PROMPT >> In the entries below, find each line with the word "back" and return it.

Keypoint coordinate data
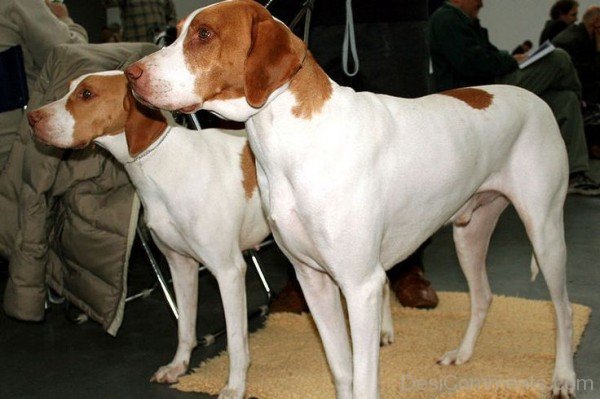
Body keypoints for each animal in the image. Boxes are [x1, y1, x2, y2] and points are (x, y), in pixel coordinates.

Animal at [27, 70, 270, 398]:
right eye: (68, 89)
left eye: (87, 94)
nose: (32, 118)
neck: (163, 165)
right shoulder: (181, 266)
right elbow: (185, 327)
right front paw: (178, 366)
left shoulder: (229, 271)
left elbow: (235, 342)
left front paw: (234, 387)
* * *
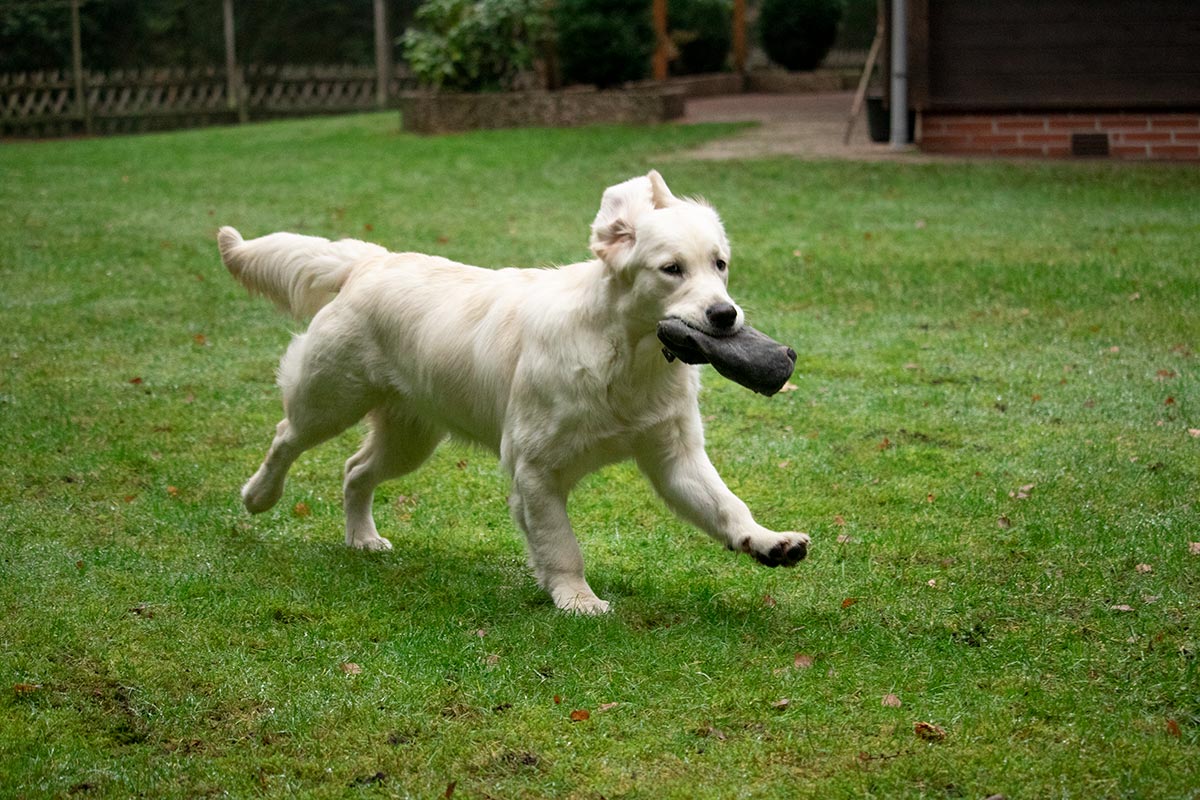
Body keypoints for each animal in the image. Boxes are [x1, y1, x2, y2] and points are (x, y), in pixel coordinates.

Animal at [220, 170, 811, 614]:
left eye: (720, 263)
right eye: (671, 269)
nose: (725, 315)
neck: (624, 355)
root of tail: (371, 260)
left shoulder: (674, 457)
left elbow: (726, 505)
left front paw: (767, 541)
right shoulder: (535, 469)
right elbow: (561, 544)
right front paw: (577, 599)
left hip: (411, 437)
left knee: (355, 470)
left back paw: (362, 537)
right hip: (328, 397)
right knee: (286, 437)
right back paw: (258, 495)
* * *
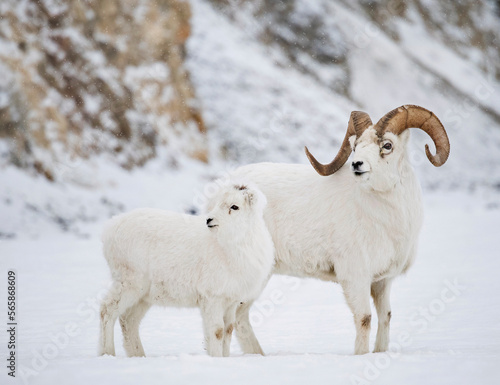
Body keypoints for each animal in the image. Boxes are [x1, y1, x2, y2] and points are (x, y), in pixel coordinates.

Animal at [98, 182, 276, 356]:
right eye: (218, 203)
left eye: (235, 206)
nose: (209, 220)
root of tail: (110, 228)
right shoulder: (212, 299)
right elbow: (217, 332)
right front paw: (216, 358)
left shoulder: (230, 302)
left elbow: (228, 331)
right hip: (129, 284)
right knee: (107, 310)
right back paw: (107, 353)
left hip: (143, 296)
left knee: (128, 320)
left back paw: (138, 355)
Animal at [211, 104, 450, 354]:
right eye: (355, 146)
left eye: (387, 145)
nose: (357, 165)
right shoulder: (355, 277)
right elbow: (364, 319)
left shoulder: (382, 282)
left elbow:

YOUR SOLUTION >>
left back paw: (362, 537)
right back paw: (258, 495)
right back paw: (107, 353)
left back paw: (138, 355)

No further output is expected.